Why Sound Walls?

Why Use A Sound Wall?

Often, a legitimate sound wall is the most effective means of solving contentious or even litigious noise problems. Sound walls can be a very good solution to a major noise problem if designed and installed properly by companies that have experience and a successful track record in the sound wall industry.

Sound walls are used for many applications, including:

  • Roads, Highways and Bridges
  • Oil & Gas Production and Transmission
  • Electrical Substation and Transmission Facilities
  • Freight & Mass Transit Rail
  • Commercial HVAC Equipment
  • “Big Box” Stores and Commercial Development
  • Commercial Loading Docks
  • Manufacturing Facilities
  • Recycling Facilities
  • Industrial Sites
  • Water & Wastewater Treatments Plants
  • Schools, Churches & Hospitals
  • Multi-Family Housing Developments

Highways and railways are well known for the unwanted noise pollution they create, and sound walls are the best solution to mitigate that unwanted noise. For many years, it was common to simply install a concrete/reflective sound wall in these areas. But now many state Departments of Transportation (DOT) are switching to absorptive sound walls because they perform better acoustically, and in many cases are more cost effective. Research specific to DOT sound walls indicate that when all else is equal, it’s always best to use an absorptive noise barrier over a reflective one.  

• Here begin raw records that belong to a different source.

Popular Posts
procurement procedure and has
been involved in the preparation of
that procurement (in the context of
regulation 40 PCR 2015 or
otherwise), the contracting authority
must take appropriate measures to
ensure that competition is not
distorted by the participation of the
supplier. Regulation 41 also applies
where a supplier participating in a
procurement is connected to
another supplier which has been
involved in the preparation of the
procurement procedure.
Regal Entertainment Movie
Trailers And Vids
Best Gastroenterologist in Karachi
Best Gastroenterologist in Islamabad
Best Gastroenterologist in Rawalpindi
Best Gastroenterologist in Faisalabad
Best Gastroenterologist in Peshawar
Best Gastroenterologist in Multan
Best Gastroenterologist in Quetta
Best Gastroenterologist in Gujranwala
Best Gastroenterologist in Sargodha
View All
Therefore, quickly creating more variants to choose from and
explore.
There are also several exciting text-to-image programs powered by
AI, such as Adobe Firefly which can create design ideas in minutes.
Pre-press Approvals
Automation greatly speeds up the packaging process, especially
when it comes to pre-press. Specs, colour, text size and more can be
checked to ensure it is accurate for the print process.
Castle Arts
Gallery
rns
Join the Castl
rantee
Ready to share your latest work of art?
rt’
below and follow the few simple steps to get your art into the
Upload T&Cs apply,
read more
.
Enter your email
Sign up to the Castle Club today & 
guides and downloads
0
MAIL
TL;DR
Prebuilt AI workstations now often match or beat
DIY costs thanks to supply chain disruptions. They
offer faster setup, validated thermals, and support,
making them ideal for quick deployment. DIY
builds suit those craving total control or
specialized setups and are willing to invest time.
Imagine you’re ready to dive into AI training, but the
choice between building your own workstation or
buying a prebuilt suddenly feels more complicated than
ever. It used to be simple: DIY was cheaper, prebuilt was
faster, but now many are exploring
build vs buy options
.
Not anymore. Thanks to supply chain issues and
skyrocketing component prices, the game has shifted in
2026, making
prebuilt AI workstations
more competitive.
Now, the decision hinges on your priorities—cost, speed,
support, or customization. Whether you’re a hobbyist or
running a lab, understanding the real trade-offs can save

When installing a box-like type enclosure around noisy equipment such as an HVAC system or a gas compressor reflective noise can become a huge issue. It is generally not recommended to use reflective barriers in these instances because of the reverberation of the sound waves and the potential increase in noise levels as a result. This is the reason that absorptive barriers are widely used in these areas for these types of sound walls.

The primary benefits of a sound wall are the acoustical qualities and traits which directly relate to the effectiveness of the wall once it is installed and completed.  With absorptive (high NRC) sound walls, there is very little or no noise reflected off of the wall panels so it is diffused inside the sound panels. Once the noise is eliminated, the problem goes away. Concrete/reflective sound walls merely reflect the noise back towards the direction it came from, often causing additional and unpredictable problems.